The Pharisees and the Scribes have taken the keys to knowledge
and have hidden them. They do not go in, and they do not permit
those desiring to go in to enter.

                                            Yeheshua
(According to the Gospel of Thomas)
Second version of above:
Woe to the Pharisees.
Like a dog dozing in a food trough for cattle,
they neither exit nor do they let the cattle eat.
 
 

Highlighted in an issue of a certain magazine was the following:
[Magazine name] solicits your manuscripts dealing with: Experimental results in cold fusion (LENR) and new energy, theoretical ideas, contemporary and historical opinions, historical articles, short articles on conventional energy or alternative energy, and book reviews: contact [name and title].

This publication had just acquired some new technical editors who claimed to be competent and objective. I spoke with the managing editor who asked me to go ahead and submit a manuscript which should be of a length sufficient to cover the subject adequately and to be interestingly written in language that is easily understood. I was also told that a new editorial practice had been instituted which required the reviewer who rejected a manuscript to explain his reasons for the rejection - which would be forwarded to the author. In my experience, other magazines give no feedback except a computer generated rejection.

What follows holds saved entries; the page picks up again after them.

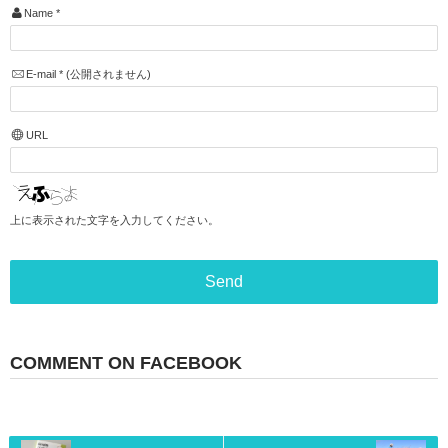
Name
*
E-mail
*
(公開されません)
URL
上に表示された文字を入力してください。
COMMENT ON FACEBOOK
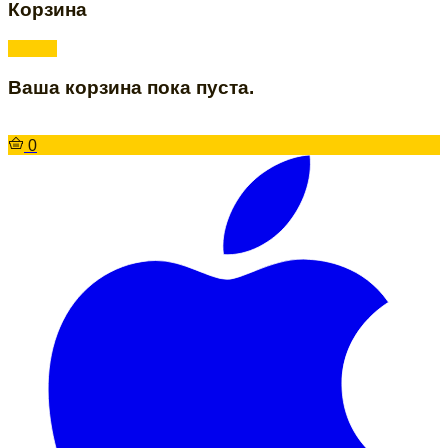
Корзина
Ваша корзина пока пуста.
0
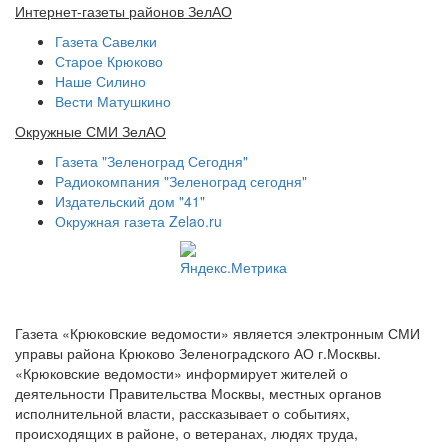
Интернет-газеты районов ЗелАО
Газета Савелки
Старое Крюково
Наше Силино
Вести Матушкино
Окружные СМИ ЗелАО
Газета "Зеленоград Сегодня"
Радиокомпания "Зеленоград сегодня"
Издательский дом "41"
Окружная газета Zelao.ru
Газета «Крюковские ведомости» является электронным СМИ
управы района Крюково Зеленоградского АО г.Москвы.
«Крюковские ведомости» информирует жителей о
деятельности Правительства Москвы, местных органов
исполнительной власти, рассказывает о событиях,
происходящих в районе, о ветеранах, людях труда,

This particular magazine was supposed to be without bias toward new theories. However, under the old technical editor, I had not found this to be the case. It seems that those who claim to be against the idea of prejudice and dogma in science are fully as prejudiced and dogmatic as the contemporary scientists. However, the dissenters have different prejudices based upon different dogma.

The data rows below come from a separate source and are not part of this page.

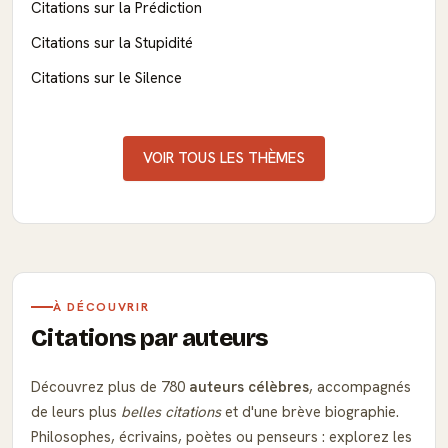
Citations sur la Prédiction
Citations sur la Stupidité
Citations sur le Silence
VOIR TOUS LES THÈMES
À DÉCOUVRIR
Citations par auteurs
Découvrez plus de 780
auteurs célèbres
, accompagnés
de leurs plus
belles citations
et d'une brève biographie.
Philosophes, écrivains, poètes ou penseurs : explorez les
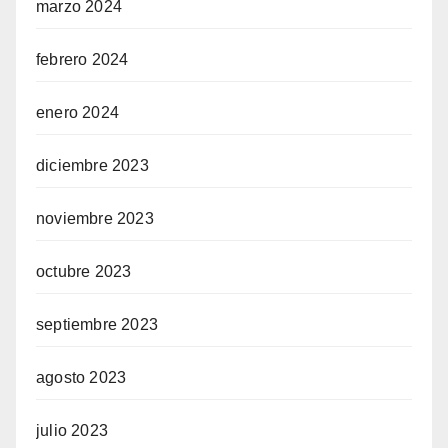
marzo 2024
febrero 2024
enero 2024
diciembre 2023
noviembre 2023
octubre 2023
septiembre 2023
agosto 2023
julio 2023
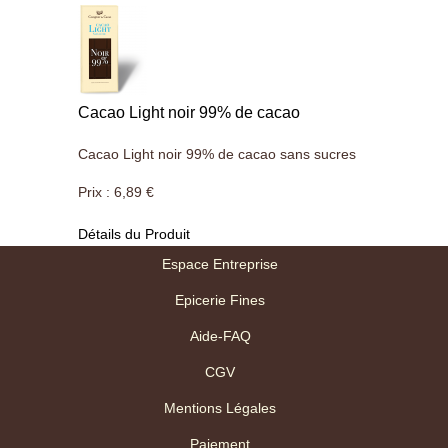
Cacao Light noir 99% de cacao
Cacao Light noir 99% de cacao sans sucres
Prix :
6,89 €
Détails du Produit
Espace Entreprise
Epicerie Fines
Aide-FAQ
CGV
Mentions Légales
Paiement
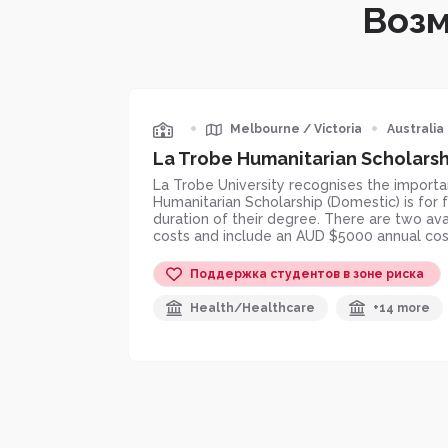
Возм
•
•
Melbourne
/
Victoria
Australia
La Trobe Humanitarian Scholarsh
La Trobe University recognises the import
Humanitarian Scholarship (Domestic) is for 
duration of their degree. There are two avai
costs and include an AUD $5000 annual cost-
Поддержка студентов в зоне риска
Health/Healthcare
+14 more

In the past, I have had numerous favorable reviews from actual peers - predominantly engineers with a few physicists, physics majors, and math majors. Based upon the possibility that the new reviewer might be more objective than the last, I submitted an article with a cover letter.

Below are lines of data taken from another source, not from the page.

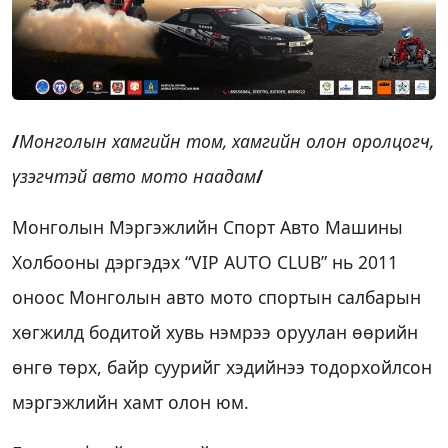
/
Монголын хамгийн том, хамгийн олон оролцогч,
үзэгчтэй авто мото наадам
/
Монголын Мэргэжлийн Спорт Авто Машины
Холбооны дэргэдэх “VIP AUTO CLUB” нь 2011
оноос Монголын авто мото спортын салбарын
хөгжилд бодитой хувь нэмрээ оруулан өөрийн
өнгө төрх, байр суурийг хэдийнээ тодорхойлсон
мэргэжлийн хамт олон юм.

After a period of time, I received a letter of rejection.

Cover Letter - Article - Rejection

In analyzing the rejection, this is what I found.

Analyzed Rejection

I chose not to re-submit the article with the changes necessary to have it published because it was evident that the reviewer was either (1) unable to read, (2) unable to understand algebra, (3) too hostile toward the concept presented to allow it to be published, or (4) imbued with an even more reprehensible motive.

The necessary changes, were the article to be accepted, would dilute the argument to the point of absurdity. Presenting it here as my wife suggested will allow a slightly different view for reader's of this website, and more readers will be able to see it than would have been the case in a magazine with a very limited readership.

Best of all, the article and its rejection can serve as an example of what many of us have been explaining all along about peer reviews and publications in the United States.

One can argue that the reviewers are swamped with manuscripts and unable to take the time to look at the actual theory presented. Perhaps this is true. If so, why are they reviewing the articles presented? Any person who can examine the format presented would be qualified to do as well. Then all the rejections would be sent just as before, but a lower-paid person could do the work.

Put yourself the place of an author. He or she spends many hours of valuable time jumping through the hoops necessary to submit a theory. Then a harried, stupid, or hostile reviewer who is not even remotely qualified bounces the article. This is no incentive for new ideas to be forthcoming, and this is only one aspect of the problem.

Enough said. We should be thankful for the internet. May it remain as free as possible and may we maintain our sense of humor in regard to the clowns called peer reviewers.